On the surface, the Sussex town of Kingsmarkham seems a much gentler place, but don't be fooled for there are dead bodies in the woods and the living population are a strange and secretive bunch. This is, of course, the home beat of Ruth Rendell's detective hero Chief Inspector Wexford and his sidekick Mike Burden, who cracked their first case together over forty years ago.

In Rendell's new novel, Not In The Flesh (Hutchinson, £17.99), Wexford is as solid and reliable and Burden as prissy and puritanical as ever, as they investigate the discovery of two bodies which met violent ends several years before. Conveniently, many of the residents of Kingsmarkham (a sort of homicidal Ambridge) have excellent memories of what they were doing, and wearing, on particular days eleven years ago, which is pretty suspicious in itself.
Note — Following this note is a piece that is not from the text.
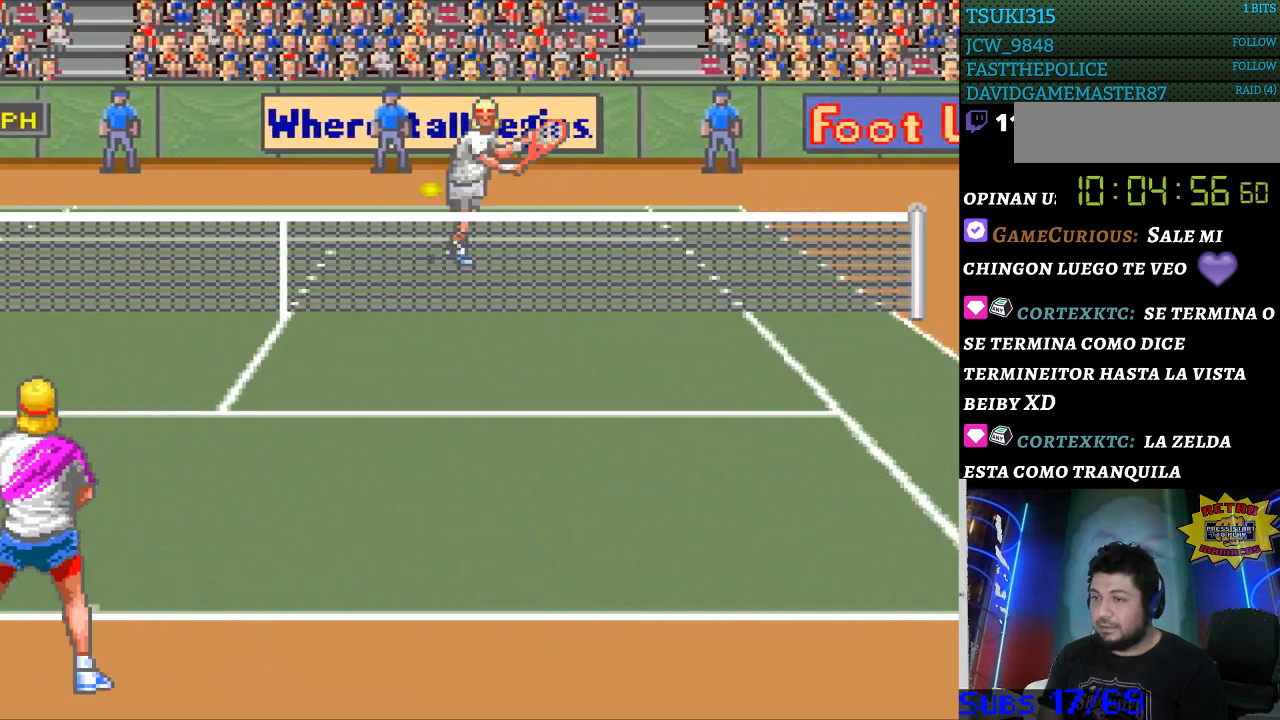
{"buttons": ["DPAD_LEFT"], "events": [[333, "DPAD_LEFT", "down"], [333, "DPAD_RIGHT", "up"]]}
This is very much a traditional British detective story, but Baroness Rendell has added a very modern sub-plot highlighting the shocking treatment of young girls by Somali immigrants, which will disturb readers as much as it does good old Reg Wexford.


In Last Light (Orion, £9.99), Alex Scarrow imagines the ultimate conspiracy theory plot, where all the world's oil supplies are cut off at a stroke. Within a day, lacking fuel and power, society begins to collapse and food riots ensue with the only safe haven seeming to be a besieged motorway service station near Birmingham!

With an action-packed sub-plot in Iraq, Alex Scarrow keeps his foot on the accelerator in this apocalyptic thriller, which is reminiscent of Frederick Forysth and John Wyndham at their best.


Mike Ripley is the author of the 'Angel' series and writes a regular column for the Birmingham Post.